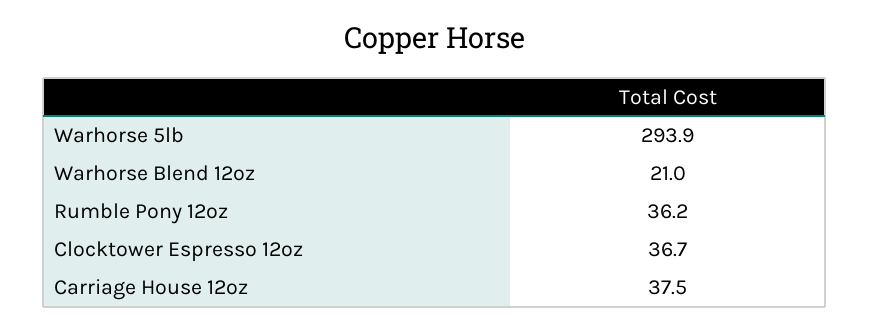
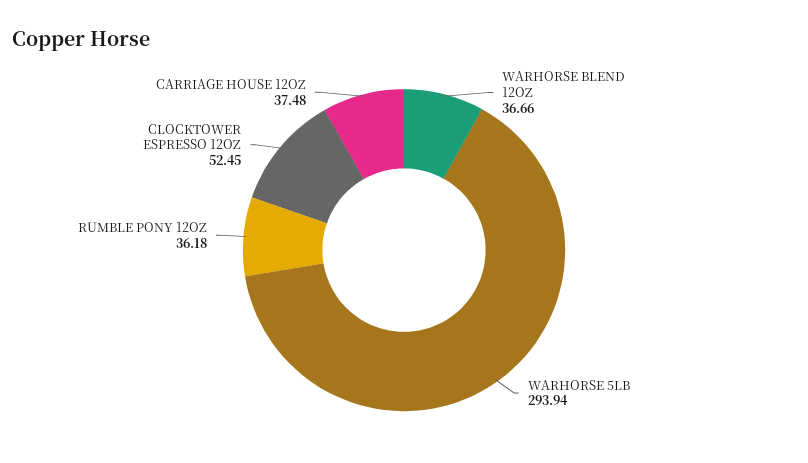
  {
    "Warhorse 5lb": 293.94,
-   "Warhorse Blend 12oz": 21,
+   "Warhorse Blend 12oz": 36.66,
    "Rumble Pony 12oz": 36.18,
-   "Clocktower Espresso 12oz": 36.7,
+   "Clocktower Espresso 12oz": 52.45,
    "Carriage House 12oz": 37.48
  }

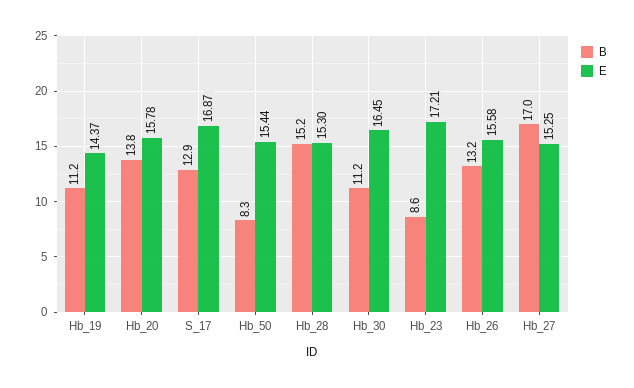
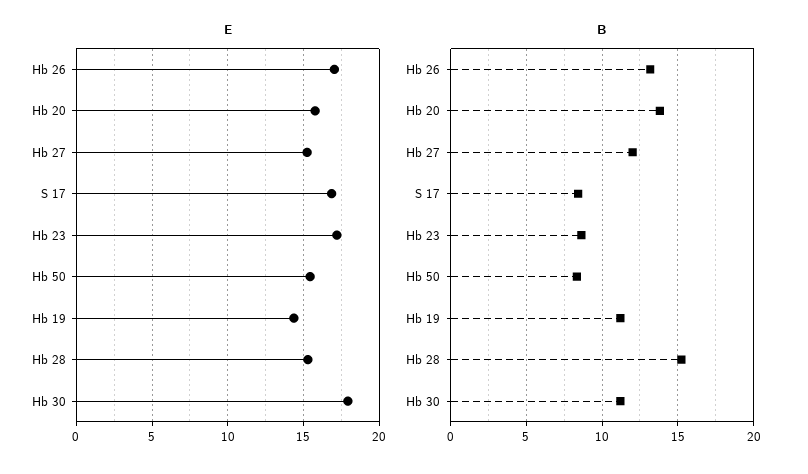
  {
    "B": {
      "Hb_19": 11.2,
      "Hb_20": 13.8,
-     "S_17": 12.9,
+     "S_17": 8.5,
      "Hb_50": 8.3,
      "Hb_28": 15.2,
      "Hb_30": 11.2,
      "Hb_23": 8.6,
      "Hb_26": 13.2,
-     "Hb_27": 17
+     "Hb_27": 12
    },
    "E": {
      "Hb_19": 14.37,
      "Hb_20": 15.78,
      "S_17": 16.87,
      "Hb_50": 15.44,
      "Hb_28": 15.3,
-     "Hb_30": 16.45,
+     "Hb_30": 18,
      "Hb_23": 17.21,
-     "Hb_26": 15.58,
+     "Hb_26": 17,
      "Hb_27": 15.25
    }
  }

──────────

*Exercise goal*
Return, from the entries, each line that holds "Clocktower".

*Solution for this exercise*
-   "Clocktower Espresso 12oz": 36.7,
+   "Clocktower Espresso 12oz": 52.45,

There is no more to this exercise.